I wanted to make a VR version like something youd see in a bad hacker movie, but Dave told me not to get ahead of myself. :D

> * How does an organization with existing infrastructure implement Massdriver?

Depends on if they have IaC or not. If they have IaC, they publish the modules. If their IaC has a state backend, its usually just good to go, if they are using localfiles for state, we offer a state server they can push state into.

If teams dont have IaC, we run workshops on "reverse terraforming" or "tofuing" and also offer professional services to codify that stuff for you.

> * How do you handle edge cases, custom configurations, complex logic, etc.? For example, workflows that use custom scripts or some other form of band-aid.

As noted above, its all based off common ops tooling. Lets say you wanted to use a new sec scanning tool for IaC and we don't have it in our base provisioners, you can write a dockerfile, build the image, then you can include that scanning tool in any of your massdriver configs. We also have folks doing day-2 operations with the platform. Things like database migrations and whatnot. The lines in the graph actually carry information and can push that info across different tools, so you can do things like have helm charts get information from a terraform run. You can build a provisioner with say the psql tool or a helm chart running bucardo and use it to set up replication between an old and new postgres instance.

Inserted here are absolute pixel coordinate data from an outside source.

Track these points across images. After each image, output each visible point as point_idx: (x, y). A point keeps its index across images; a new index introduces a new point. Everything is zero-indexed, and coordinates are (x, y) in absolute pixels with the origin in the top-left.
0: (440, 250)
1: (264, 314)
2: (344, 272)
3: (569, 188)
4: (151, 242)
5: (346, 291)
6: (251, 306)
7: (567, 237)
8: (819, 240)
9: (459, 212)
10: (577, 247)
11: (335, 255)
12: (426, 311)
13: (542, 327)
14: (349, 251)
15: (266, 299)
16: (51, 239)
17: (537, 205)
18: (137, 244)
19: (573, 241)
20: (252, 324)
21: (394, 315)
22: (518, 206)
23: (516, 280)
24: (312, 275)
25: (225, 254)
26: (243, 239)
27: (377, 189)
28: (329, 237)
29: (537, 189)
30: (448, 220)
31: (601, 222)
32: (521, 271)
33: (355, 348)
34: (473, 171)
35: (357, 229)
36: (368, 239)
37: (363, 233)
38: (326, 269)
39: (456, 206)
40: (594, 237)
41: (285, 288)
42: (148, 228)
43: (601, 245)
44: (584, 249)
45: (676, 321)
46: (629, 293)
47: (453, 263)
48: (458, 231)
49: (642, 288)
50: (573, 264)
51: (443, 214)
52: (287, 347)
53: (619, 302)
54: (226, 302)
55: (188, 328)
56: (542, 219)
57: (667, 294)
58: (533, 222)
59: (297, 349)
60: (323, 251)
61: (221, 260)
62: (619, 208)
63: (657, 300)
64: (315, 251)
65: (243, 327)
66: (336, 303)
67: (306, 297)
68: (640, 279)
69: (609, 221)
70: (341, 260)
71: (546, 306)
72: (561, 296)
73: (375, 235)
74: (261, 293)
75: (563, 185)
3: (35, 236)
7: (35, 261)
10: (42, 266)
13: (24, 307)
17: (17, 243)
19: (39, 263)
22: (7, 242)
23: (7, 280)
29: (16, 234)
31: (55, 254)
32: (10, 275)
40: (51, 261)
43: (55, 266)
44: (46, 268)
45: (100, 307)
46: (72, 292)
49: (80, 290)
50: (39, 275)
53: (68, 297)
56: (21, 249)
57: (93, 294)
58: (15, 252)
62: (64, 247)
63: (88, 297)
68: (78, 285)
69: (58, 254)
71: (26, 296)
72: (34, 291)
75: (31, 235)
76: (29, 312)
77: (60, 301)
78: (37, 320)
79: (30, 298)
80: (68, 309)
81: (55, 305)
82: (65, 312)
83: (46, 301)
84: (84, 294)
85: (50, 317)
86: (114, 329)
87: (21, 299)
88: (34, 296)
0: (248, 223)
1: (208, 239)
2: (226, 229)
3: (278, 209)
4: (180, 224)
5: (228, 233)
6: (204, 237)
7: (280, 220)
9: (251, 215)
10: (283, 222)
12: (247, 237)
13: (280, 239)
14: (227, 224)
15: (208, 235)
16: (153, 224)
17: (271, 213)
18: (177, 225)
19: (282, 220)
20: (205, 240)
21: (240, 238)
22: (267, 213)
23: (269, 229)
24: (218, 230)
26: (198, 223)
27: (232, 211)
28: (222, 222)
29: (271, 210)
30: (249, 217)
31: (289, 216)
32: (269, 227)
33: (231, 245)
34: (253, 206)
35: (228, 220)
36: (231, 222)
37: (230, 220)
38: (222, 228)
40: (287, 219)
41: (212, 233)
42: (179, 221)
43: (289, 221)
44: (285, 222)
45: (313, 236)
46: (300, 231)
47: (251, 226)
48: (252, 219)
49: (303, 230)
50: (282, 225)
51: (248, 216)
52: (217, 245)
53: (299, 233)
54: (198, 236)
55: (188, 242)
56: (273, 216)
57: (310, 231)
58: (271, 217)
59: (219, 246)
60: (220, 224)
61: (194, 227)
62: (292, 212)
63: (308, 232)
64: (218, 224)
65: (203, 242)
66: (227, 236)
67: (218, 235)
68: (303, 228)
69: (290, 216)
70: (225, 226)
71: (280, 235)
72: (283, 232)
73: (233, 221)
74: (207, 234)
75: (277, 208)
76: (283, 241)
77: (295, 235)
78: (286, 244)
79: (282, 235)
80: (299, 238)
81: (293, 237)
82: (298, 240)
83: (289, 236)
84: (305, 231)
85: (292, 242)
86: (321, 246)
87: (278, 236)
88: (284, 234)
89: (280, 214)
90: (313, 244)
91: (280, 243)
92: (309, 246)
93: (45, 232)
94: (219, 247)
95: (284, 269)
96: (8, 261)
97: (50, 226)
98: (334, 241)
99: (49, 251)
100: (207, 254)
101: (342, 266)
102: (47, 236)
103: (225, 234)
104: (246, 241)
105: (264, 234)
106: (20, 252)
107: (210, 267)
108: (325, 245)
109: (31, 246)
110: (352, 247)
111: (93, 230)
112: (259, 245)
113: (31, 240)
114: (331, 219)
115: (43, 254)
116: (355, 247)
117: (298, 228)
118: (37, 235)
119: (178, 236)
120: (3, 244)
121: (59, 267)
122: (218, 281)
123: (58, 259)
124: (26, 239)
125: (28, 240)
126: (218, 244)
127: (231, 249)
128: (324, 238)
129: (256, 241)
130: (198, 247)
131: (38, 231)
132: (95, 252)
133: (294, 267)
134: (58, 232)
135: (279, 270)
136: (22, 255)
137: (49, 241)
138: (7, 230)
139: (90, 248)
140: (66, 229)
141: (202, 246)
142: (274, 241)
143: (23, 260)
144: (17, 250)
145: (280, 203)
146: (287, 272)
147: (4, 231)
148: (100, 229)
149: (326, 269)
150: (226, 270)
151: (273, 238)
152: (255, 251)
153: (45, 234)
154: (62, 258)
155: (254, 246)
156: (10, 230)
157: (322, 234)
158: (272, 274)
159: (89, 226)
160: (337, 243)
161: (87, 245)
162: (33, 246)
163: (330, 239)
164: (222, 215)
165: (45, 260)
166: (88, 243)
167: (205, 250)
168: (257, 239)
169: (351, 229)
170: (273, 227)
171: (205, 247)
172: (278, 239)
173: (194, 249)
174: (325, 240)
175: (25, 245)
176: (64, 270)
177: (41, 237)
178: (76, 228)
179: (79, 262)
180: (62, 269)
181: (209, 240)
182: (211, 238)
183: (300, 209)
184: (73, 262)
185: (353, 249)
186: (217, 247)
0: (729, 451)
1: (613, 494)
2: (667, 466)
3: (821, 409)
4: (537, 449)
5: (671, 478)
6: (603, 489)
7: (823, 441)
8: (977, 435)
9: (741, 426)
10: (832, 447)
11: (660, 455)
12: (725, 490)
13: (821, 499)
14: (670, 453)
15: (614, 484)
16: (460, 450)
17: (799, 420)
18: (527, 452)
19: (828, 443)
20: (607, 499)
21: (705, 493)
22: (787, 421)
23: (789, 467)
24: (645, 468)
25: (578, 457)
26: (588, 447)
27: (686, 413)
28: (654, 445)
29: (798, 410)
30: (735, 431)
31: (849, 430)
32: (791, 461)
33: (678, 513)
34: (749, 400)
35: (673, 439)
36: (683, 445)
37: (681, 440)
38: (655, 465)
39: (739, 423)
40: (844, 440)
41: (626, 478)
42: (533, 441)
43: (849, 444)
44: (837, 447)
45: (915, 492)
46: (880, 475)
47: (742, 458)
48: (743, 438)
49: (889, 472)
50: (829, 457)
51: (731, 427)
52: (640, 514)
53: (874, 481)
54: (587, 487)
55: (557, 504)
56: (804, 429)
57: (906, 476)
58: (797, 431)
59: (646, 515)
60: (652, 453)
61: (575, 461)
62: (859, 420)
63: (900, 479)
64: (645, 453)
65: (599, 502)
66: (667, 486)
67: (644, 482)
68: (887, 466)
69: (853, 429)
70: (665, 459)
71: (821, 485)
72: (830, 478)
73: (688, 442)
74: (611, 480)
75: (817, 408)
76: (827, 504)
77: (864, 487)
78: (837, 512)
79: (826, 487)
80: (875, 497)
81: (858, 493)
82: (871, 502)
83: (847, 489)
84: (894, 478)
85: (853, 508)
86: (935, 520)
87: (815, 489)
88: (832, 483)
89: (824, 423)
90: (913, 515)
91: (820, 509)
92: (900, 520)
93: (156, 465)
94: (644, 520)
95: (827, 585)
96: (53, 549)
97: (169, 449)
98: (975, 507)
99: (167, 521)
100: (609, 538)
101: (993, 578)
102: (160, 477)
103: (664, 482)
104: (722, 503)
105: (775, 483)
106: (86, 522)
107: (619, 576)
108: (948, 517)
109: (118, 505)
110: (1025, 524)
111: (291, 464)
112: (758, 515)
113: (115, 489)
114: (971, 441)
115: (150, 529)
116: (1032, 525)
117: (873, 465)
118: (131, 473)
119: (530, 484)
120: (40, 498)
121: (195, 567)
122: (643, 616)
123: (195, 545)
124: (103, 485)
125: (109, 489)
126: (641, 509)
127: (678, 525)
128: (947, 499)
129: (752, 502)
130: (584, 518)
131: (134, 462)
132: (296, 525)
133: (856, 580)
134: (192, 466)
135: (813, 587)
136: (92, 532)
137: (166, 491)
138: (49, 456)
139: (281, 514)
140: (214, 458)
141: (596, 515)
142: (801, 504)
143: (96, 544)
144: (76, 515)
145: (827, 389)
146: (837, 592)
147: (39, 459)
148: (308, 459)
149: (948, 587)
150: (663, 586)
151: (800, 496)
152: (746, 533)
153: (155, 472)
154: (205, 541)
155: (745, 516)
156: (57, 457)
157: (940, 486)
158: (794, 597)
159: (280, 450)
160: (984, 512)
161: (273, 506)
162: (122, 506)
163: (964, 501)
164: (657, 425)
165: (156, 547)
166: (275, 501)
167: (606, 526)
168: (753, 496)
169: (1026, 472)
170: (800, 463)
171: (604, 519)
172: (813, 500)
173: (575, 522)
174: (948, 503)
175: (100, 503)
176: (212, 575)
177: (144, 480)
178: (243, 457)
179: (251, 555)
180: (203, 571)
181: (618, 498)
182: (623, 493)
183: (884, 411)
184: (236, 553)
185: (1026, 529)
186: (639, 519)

> * The visual approach could make it too easy to piece together infrastructure without understanding the implications. How do you prevent developers from creating poorly architected systems just because you make it simple to connect components?

The lines and connections are actually a type system that you can extend (also based on JSON Schema). That way ops teams can encode common things into the platform once. ie. this is how we authenticate to postgres, its an AWS secret, security gruops and these IAM policies. All of that information flows across the line into the other module. The modules reject invalid types so common misconfigurations _cant_ happen. It also lets you "autocomplete" infrastructure. Lets say I'm a dev and I want to deploy a database. I can drop it on the canvas, since massdriver understands the types, it'll automatically connect it to a subnet that dev has access to.

> * When things go wrong, how do developers debug issues at the infrastructure level? Do they reach out to ops?

They may, we have a lot of stuff built in though to make the system as truly self-service (through day 2) as possible. There are runbooks per module so ops teams that have built out a module around a use case can put in common trouble shooting steps and its all accessible from the same graph. Alarms and metrics also show up there. Ops teams can also publish day-2 modules to the catalog, so developers can drag and drop common one-off tasks for maintenance onto their canvas and perform it.

no_circuit · 2025-02-22T09:01:15 1740214875

The VR version of network management already existed [1]. It was called CA [2] Unicenter TNG. It really could use an update with some rendering with Unreal Engine! :D

Unrelated but could be confused with what was seen in Jurassic Park as "Unix".

[1] https://archive.org/details/vw_ca-unicenter-tng-demo

[2] https://en.wikipedia.org/wiki/CA_Technologies

varun_chopra · 2025-02-21T19:37:11 1740166631

> You add add'l provisioners by writing Dockerfiles, you enforce pre-validations with JSON Schema

That's really neat! Thank you for answering my questions and all the best with your launch!

coryodaniel · 2025-02-21T19:39:38 1740166778

Thanks, I appreciated the questions!